[GOAL OF THE EXERCISE]: Rewrite the records below, substituting "edit history" for every occurrence of "darktable history" and leaving everything else untouched.

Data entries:
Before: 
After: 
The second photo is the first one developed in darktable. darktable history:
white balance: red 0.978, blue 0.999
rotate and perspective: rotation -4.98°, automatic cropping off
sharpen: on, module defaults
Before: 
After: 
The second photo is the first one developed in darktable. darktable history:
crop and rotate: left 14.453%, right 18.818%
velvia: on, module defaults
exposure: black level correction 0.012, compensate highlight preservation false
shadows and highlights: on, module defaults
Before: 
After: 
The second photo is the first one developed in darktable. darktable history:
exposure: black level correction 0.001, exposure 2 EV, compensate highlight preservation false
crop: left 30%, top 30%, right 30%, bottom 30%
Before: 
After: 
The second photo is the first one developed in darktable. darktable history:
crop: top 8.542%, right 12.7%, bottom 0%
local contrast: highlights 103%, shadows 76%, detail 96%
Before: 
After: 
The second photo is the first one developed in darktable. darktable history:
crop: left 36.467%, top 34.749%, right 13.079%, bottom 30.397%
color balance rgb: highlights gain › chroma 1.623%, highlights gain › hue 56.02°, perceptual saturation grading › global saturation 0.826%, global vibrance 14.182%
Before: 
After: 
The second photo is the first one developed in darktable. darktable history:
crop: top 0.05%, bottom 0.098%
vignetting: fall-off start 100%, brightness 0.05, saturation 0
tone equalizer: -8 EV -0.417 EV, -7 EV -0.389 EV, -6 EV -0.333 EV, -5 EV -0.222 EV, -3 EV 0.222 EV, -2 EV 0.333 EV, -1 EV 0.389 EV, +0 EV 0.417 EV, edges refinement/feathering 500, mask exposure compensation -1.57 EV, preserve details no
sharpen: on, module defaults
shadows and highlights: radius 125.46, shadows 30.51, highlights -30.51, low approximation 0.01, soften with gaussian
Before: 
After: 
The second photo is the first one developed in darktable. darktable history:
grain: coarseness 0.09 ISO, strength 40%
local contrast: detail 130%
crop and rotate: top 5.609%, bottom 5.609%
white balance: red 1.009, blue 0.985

[TASK ANSWER]:
Before: 
After: 
The second photo is the first one developed in darktable. edit history:
white balance: red 0.978, blue 0.999
rotate and perspective: rotation -4.98°, automatic cropping off
sharpen: on, module defaults
Before: 
After: 
The second photo is the first one developed in darktable. edit history:
crop and rotate: left 14.453%, right 18.818%
velvia: on, module defaults
exposure: black level correction 0.012, compensate highlight preservation false
shadows and highlights: on, module defaults
Before: 
After: 
The second photo is the first one developed in darktable. edit history:
exposure: black level correction 0.001, exposure 2 EV, compensate highlight preservation false
crop: left 30%, top 30%, right 30%, bottom 30%
Before: 
After: 
The second photo is the first one developed in darktable. edit history:
crop: top 8.542%, right 12.7%, bottom 0%
local contrast: highlights 103%, shadows 76%, detail 96%
Before: 
After: 
The second photo is the first one developed in darktable. edit history:
crop: left 36.467%, top 34.749%, right 13.079%, bottom 30.397%
color balance rgb: highlights gain › chroma 1.623%, highlights gain › hue 56.02°, perceptual saturation grading › global saturation 0.826%, global vibrance 14.182%
Before: 
After: 
The second photo is the first one developed in darktable. edit history:
crop: top 0.05%, bottom 0.098%
vignetting: fall-off start 100%, brightness 0.05, saturation 0
tone equalizer: -8 EV -0.417 EV, -7 EV -0.389 EV, -6 EV -0.333 EV, -5 EV -0.222 EV, -3 EV 0.222 EV, -2 EV 0.333 EV, -1 EV 0.389 EV, +0 EV 0.417 EV, edges refinement/feathering 500, mask exposure compensation -1.57 EV, preserve details no
sharpen: on, module defaults
shadows and highlights: radius 125.46, shadows 30.51, highlights -30.51, low approximation 0.01, soften with gaussian
Before: 
After: 
The second photo is the first one developed in darktable. edit history:
grain: coarseness 0.09 ISO, strength 40%
local contrast: detail 130%
crop and rotate: top 5.609%, bottom 5.609%
white balance: red 1.009, blue 0.985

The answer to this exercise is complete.